*Working data*
>>

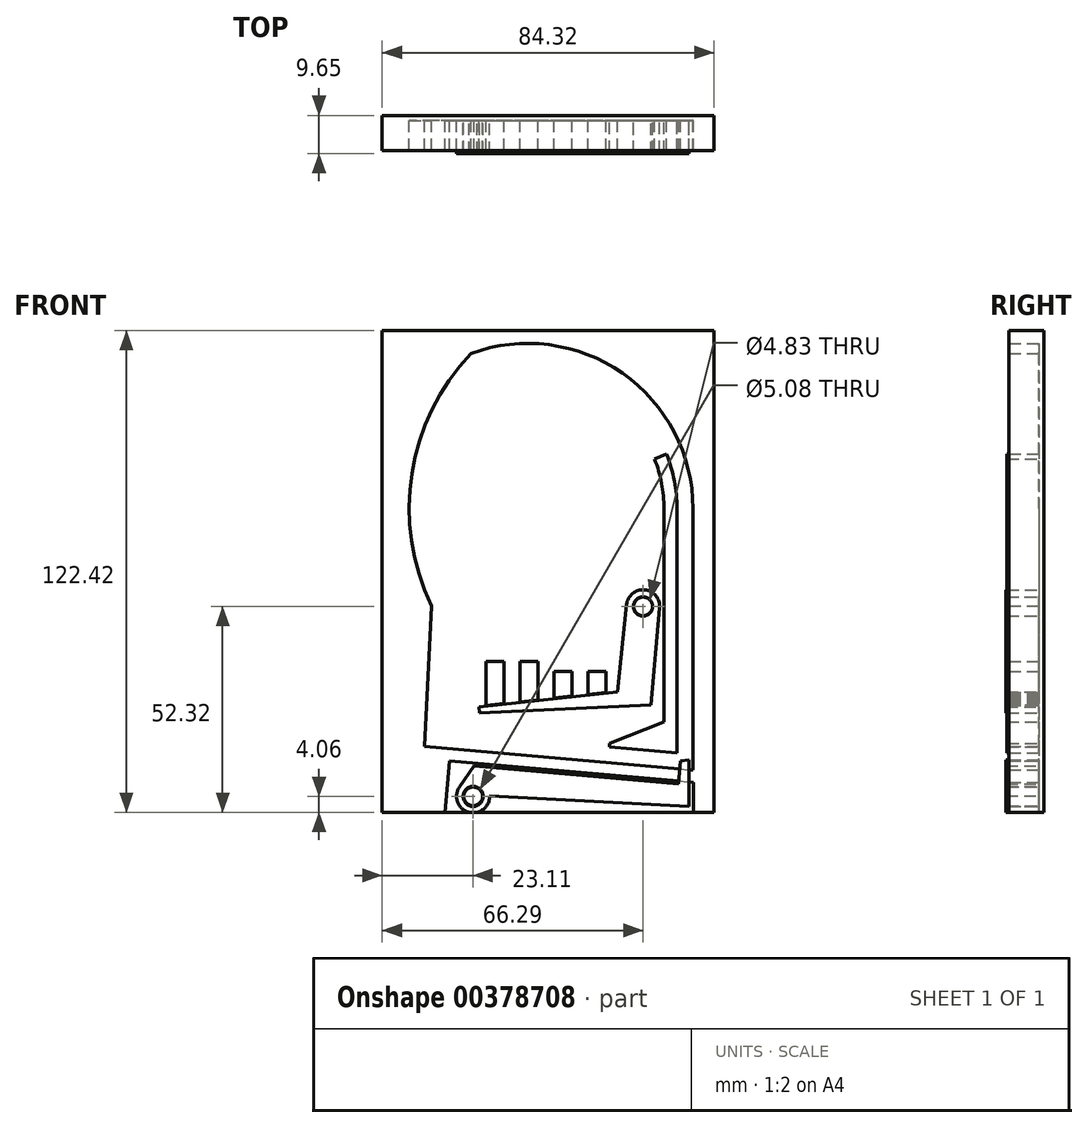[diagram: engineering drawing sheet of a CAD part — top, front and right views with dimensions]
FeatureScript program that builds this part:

<<
>>

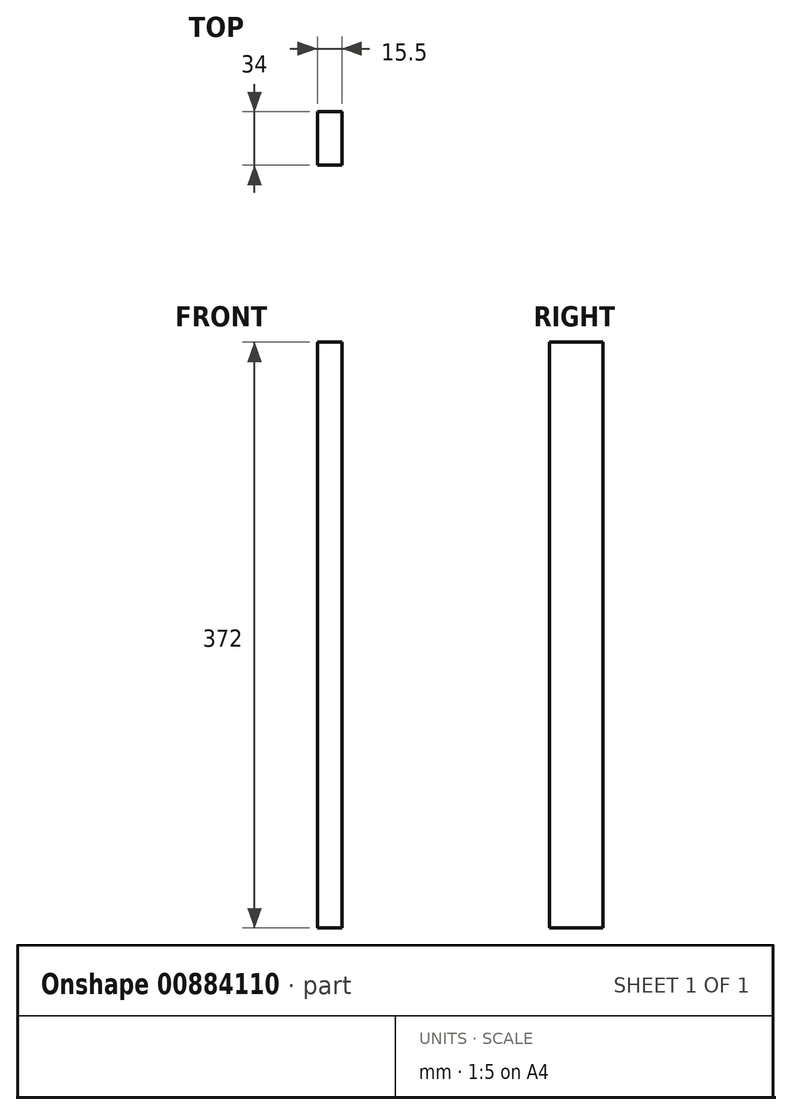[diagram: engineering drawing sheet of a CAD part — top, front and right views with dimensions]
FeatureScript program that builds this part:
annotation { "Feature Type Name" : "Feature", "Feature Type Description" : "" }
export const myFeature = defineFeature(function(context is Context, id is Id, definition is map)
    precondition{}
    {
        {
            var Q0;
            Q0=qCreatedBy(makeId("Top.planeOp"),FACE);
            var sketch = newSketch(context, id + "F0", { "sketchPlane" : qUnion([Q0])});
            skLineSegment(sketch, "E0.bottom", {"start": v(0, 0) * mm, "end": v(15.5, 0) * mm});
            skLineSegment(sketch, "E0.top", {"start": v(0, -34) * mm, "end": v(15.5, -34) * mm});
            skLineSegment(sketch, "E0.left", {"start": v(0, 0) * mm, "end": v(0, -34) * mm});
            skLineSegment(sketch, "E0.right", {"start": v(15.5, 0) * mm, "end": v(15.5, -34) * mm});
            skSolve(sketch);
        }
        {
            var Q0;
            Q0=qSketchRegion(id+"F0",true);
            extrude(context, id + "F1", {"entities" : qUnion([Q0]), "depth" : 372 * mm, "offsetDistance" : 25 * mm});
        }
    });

<<

*Exercise directions*
Count the lines in the items above that contain the string "qUnion", and give only the number.

*Result for this exercise*
2